Bus Assignments Need Work

Many years ago I had a close family friend who drove for the Southern California Rapid Transit District. It was not uncommon for the RTD to put a 30-foot bus on a route that should have nothing but a 40-foot bus and would have 40-foot buses on a route that should have only 30 foot buses.

The problem at the time was that the RTD had such a diverse fleet, many different types of buses, from many different sources so it was difficult for them to insure the right bus was on the right line. Of course this was in the days before they high tech computers of today.

Today UTA has a much more standardized fleet than the RTD back in the late 70's early 80's, but seems to have the same trouble with assigning buses even with the advent of computers.

A perfect example of this is route 22. This route is one of the busier routes the UTA has, yet many times it is assigned 35-foot low floor buses. It is bad enough that the low floor buses reduces seating capacity, then you add the fact that you are using a smaller bus often leads to standing room only on the route north of 3300 South. I can see running low floors on this route but they should only have 40-foot buses on this route.

There is no reason why this cannot be done. In fact if you ride the same route every day you will find that often you will ride the same bus number every day. When I road the route 24, I road the same Orion V buses on the regular basis. The other bus I rode was usually assigned bus 9222. So why can't they make sure the routes that need the 40-footers have them?

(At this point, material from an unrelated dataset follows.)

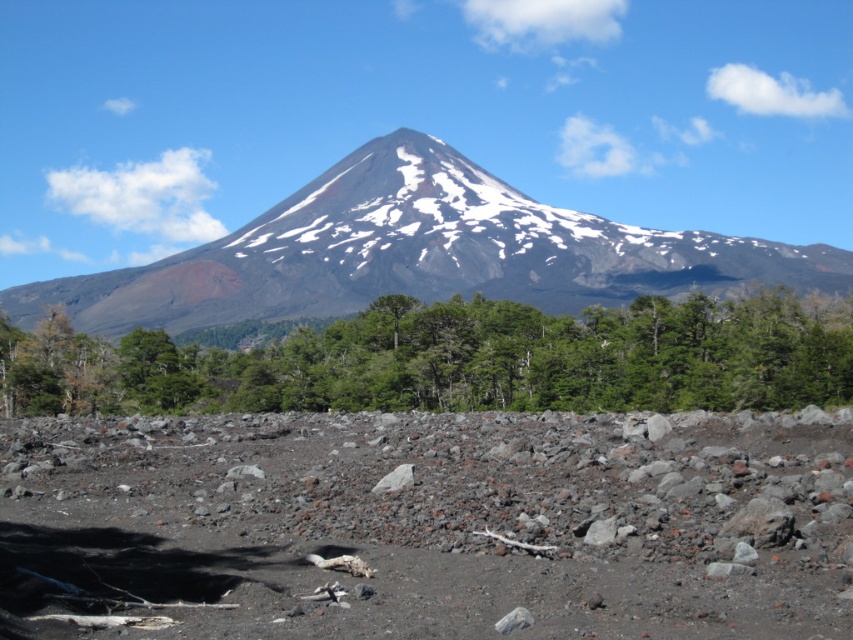
Which is in front, point (840, 396) or point (746, 260)?

Positioned in front is point (840, 396).

Is point (503, 342) closer to camera compared to point (32, 316)?

Yes, it is in front of point (32, 316).

This screenshot has height=640, width=853. I want to click on green leafy trees at center, so 459,358.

The situation is gets more ridiculous when there is special events going on. When the American Public Transit Association had there national meeting in Salt Lake, a rodeo was held for bus drivers across the country. Many of the newest Gillig Advantages was pulled from revenue service carrying their customers and used them instead for the rodeo. During this time I rode another very bus route line 37 which runs to Magna. This is another route that runs with standing loads on many runs. Because they wasted buses on the rodeo, they had to assign 35-foot ski buses to this tripper. Not only is the bus smaller but several sets of seats are removed for ski's.

Why? They wanted to show off for APTA and showed how they could care less about their customers that ride with them every day. Why couldn't the rodeo use the ski buses which are sitting anyway? It would make much more sense to use the ski buses on the rodeo and keep the other buses on their regular assignments for their PAYING customers.

The sad thing is that UTA is one of the better transit agencies when treating the customer. However, it is clear that there still needs to be changes at UTA to make it more customer friendly. If it is going to attract the option riders, UTA needs to reinvent is service.